Hey, I Cant live without music. Period! I love softwear that has equalizers and stuff for my music. I was woundering if anyone knows were i can get a wallpaper that jhas a equalizer THAT Moves with the music? I searched a few times on sites like filehippo but i cant find them. Please help. Ill give you a cookie!


----------



## lubo4444

Try Winamp.  I think they have some add-ons that you can add for that.


----------



## Gunzer555

*Thanks*

Thanks!
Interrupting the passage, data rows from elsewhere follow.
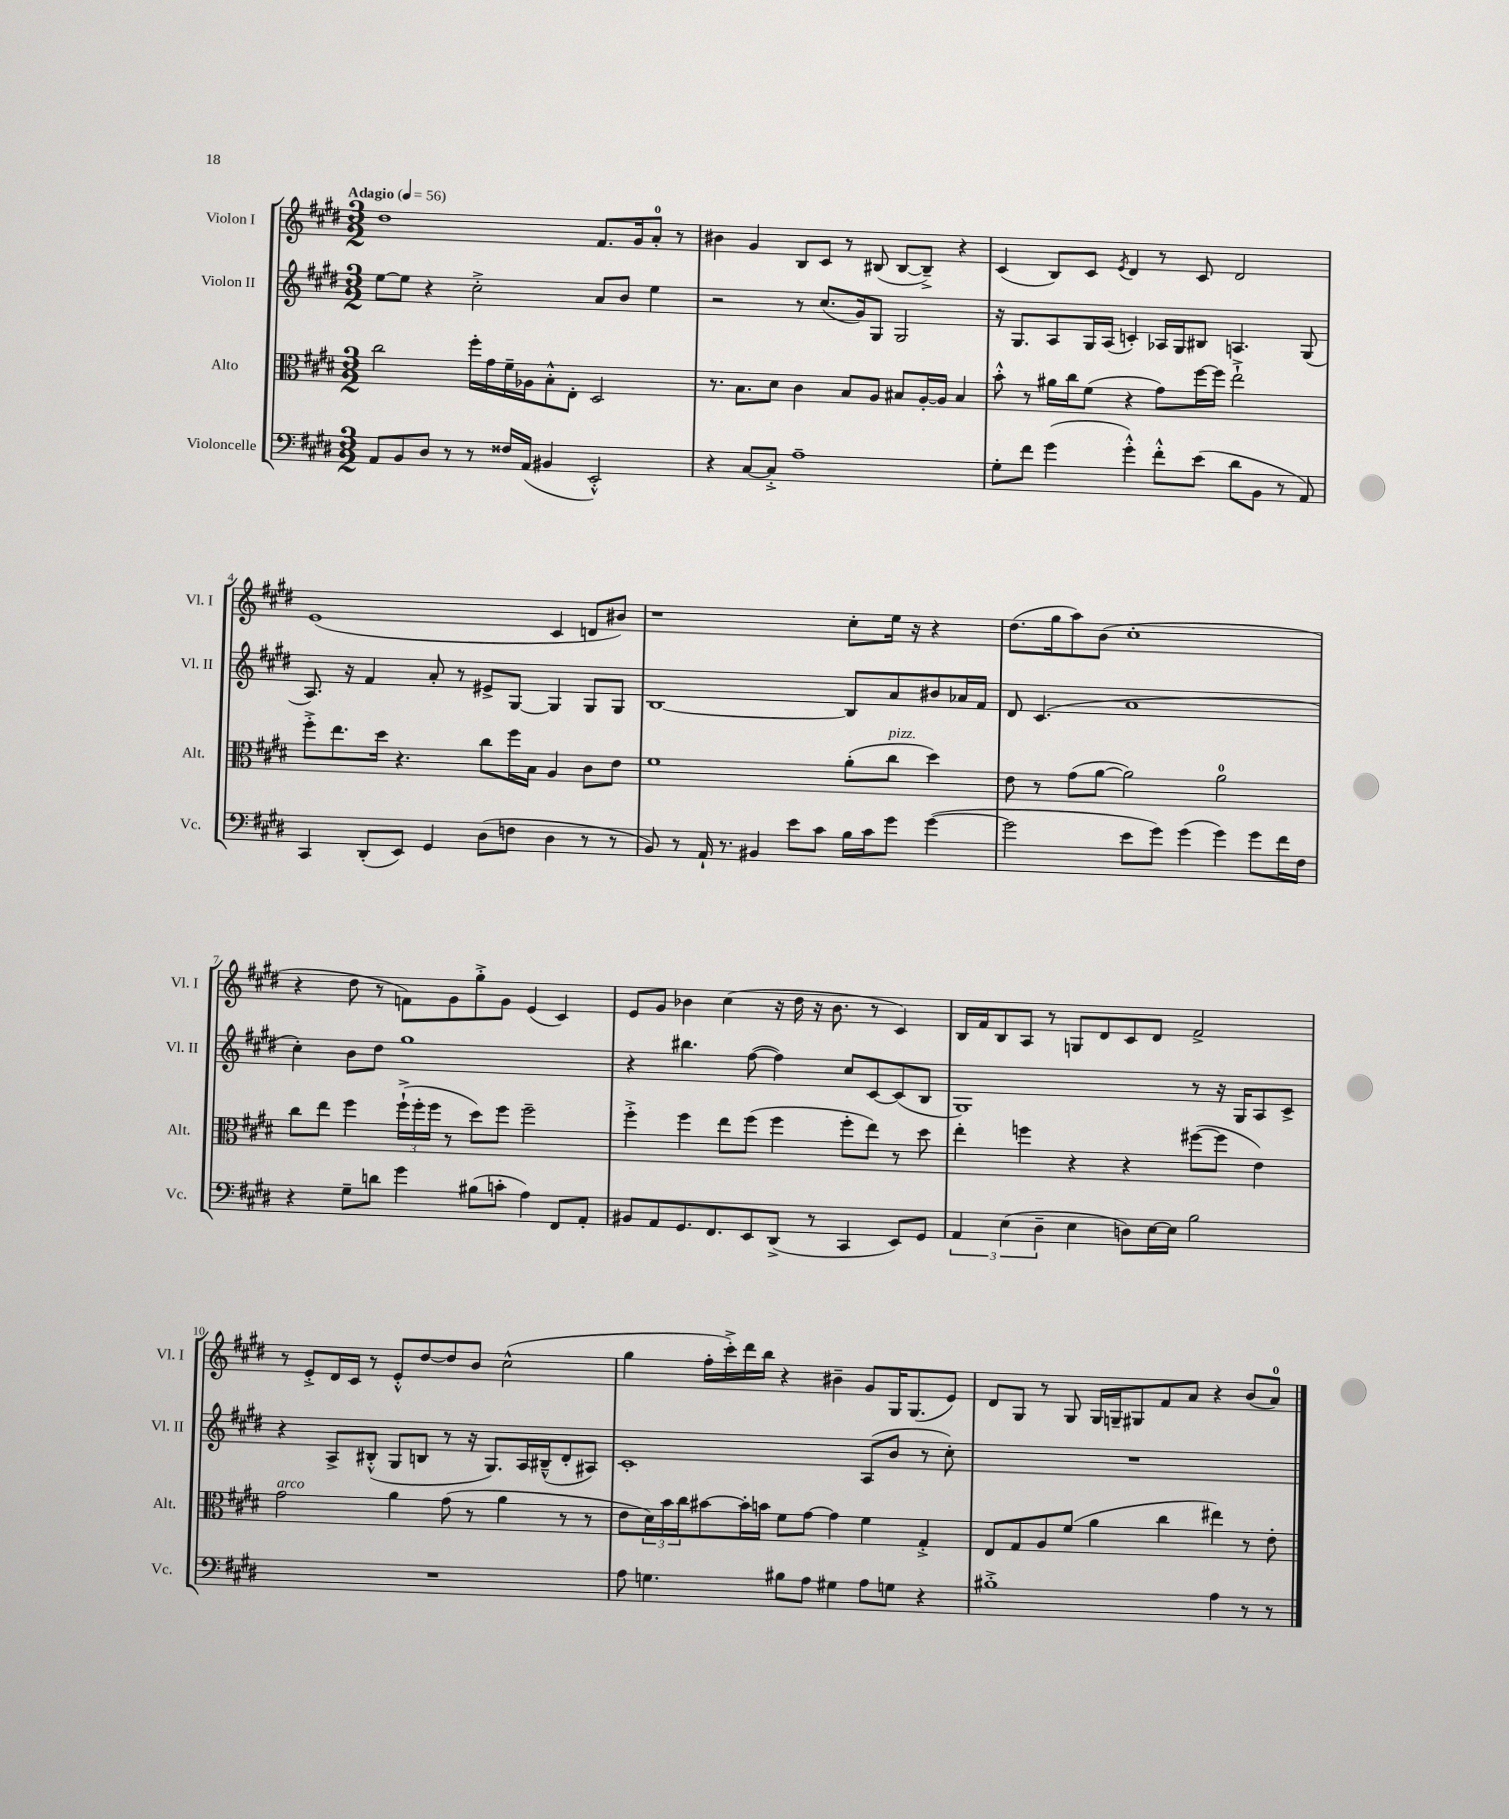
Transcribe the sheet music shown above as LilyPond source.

<<
\new StaffGroup <<
\new Staff = "s0" \with { instrumentName = "Violon I" shortInstrumentName = "Vl. I" } {
    \clef treble \key e \major \numericTimeSignature \time 3/2 \tempo "Adagio" 4 = 56
    dis''1 fis'8. gis'16 a'8-0-. r8 |
    bis'4 gis'4 b8 cis'8 r8 bis8( bis8~ bis8--->) r4 |
    cis'4( b8) cis'8 \acciaccatura { e'8 } dis'4 r8 cis'8 dis'2 |
    e'1( cis'4 d'8 bis'8) |
    r1 cis''8-. e''16 r16 r4 |
    dis''8.( gis''16 a''8) b'8( cis''1-. |
    r4 dis''8 r8 f'8) gis'8 gis''8-.-> gis'8 e'4( cis'4) |
    e'8 gis'8 bes'4 cis''4( r16 dis''16 r16 bes'8. r8 cis'4) |
    b16 fis'16 b8 a8 r8 g8 dis'8 cis'8 dis'8 fis'2-> |
    r8 e'8-.-> dis'16 cis'16 r8 e'8-.-^ dis''8~ dis''8 b'8 cis''2-^( |
    gis''4 fis''16-. cis'''16-.->) dis'''16 b''16 r4 bis'4-- gis'8 gis16 gis8.( e'8) |
    dis'8 gis8 r8 gis8 gis16 g16-- gis8 fis'8 a'8 r4 b'8( a'8-0) \bar "|." |
}
\new Staff = "s1" \with { instrumentName = "Violon II" shortInstrumentName = "Vl. II" } {
    \clef treble \key e \major \numericTimeSignature \time 3/2
    e''8~ e''8 r4 cis''2-.-> a'8 b'8 e''4 |
    r2 r8 cis''8.( gis'16) gis8 gis2 |
    r16 gis8. a8 gis16 a16( c'4-.) aes16 gis16 bis8 a4. gis8( |
    a8.) r16 fis'4 a'8-. r8 eis'8-> gis8~ gis4 gis8 gis8 |
    b1~ b8 a'8 bis'8 aes'16 fis'16 |
    dis'8 cis'4.( a'1 |
    cis''4-.) b'8 dis''8 gis''1 |
    r4 bis''4. fis''8~( fis''4) cis''8 cis'8~ cis'8( b8 |
    gis1) r8 r16 gis16 a8 cis'8-> |
    r4 a8-> bis8-.-^( gis8 b8 r8 r16 gis8.) a16 bis16---^( dis'8-. ais8) |
    cis'1-. a8( b'8 r8 cis''8-.) |
    R1. \bar "|." |
}
\new Staff = "s2" \with { instrumentName = "Alto" shortInstrumentName = "Alt." } {
    \clef alto \key e \major \numericTimeSignature \time 3/2
    cis''2 fis''16-. gis'16 fis'16-- aes16 b8-.-^ e8-. dis2 |
    r8. b8. dis'8 cis'4 b8 a8 bis8 a16~-. a16 bis4 |
    b'8-.-^ r8 ais'16 cis''16 fis'8( r4 gis'8) fis''16~ fis''16 e''2-!-> |
    fis''8-.-> e''8. dis''16 r4. cis''8 fis''16 b16 a4 cis'8 e'8 |
    fis'1 a'8-.( cis''8^\markup { \italic "pizz." } dis''4) |
    e'8 r8 gis'8( a'8~ a'2) a'2-0 |
    cis''8 e''8 fis''4 \tuplet 3/2 { fis''16-!->( fis''16-. fis''16 } r8 dis''8) fis''8 fis''2-- |
    fis''4-.-> fis''4 e''8 fis''8( fis''4 fis''8-. e''8) r8 dis''8 |
    e''4-. f''4 r4 r4 fis''8~( fis''8 e'4) |
    gis'2^\markup { \italic "arco" } a'4 gis'8( r8 a'4 r8 r8 |
    e'8 \tuplet 3/2 { dis'16) b'16 cis''16 } bis'8~ bis'16-. b'16 fis'8 gis'8~ gis'4 fis'4 gis4-.-> |
    e8 gis8 a8 fis'8( a'4 cis''4 eis''4) r8 e'8-. \bar "|." |
}
\new Staff = "s3" \with { instrumentName = "Violoncelle" shortInstrumentName = "Vc." } {
    \clef bass \key e \major \numericTimeSignature \time 3/2
    a,8 b,8 dis8 r8 r8 fisis16 a,16( bis,4 e,2-.-^) |
    r4 cis8~ cis8-.-> a1-- |
    gis8-. fis'8 gis'4( gis'4-.-^) fis'8-.-^ e'8( dis'8 b,8 r8 a,8) |
    cis,4 dis,8-.( e,8) gis,4 dis8( f8 dis4 r8 r8 |
    b,8) r8 a,16-! r8. bis,4 e'8 cis'8 b16 cis'16 gis'8 gis'4~( |
    gis'2 e'8 gis'8) gis'4( gis'4) gis'8 fis'16 fis16 |
    r4 gis8-- d'8 gis'4 bis8( c'8-. a4) fis,8 a,8-. |
    bis,8 a,8 gis,8. fis,8. e,8 dis,8->( r8 cis,4 e,8) gis,8 |
    \tuplet 3/2 { a,4 e4( dis4-- } e4 d8) e16~ e16 b2 |
    R1. |
    a8 g4. bis8 a8 gis4 a8 g8 r4 |
    bis1-.-> a4 r8 r8 \bar "|." |
}
>>
>>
I Think i ound what i needed!


----------



## ganzey

hey, im really interested in this as well, is there any wa you could post a link to it? thanks


----------



## lubo4444

ganzey said:


> hey, im really interested in this as well, is there any wa you could post a link to it? thanks



You can download it from here. 

http://www.winamp.com/

They have free version and paid one.  I'm pretty sure you can do the equalizer wallpaper thing but i think you need to install some add-ons on the player.  I used to have that looooong time ago.  If i remember it i'll post it here how to do it because it was really a long time ago.


----------



## starlitjoker

im going to bed now but i got a equalizer video wallpaper, u got a good computer? cause it uses quite a bit of resources for video wallpapers, also what resolution? ill check this tomorrow morning and ill help u out


----------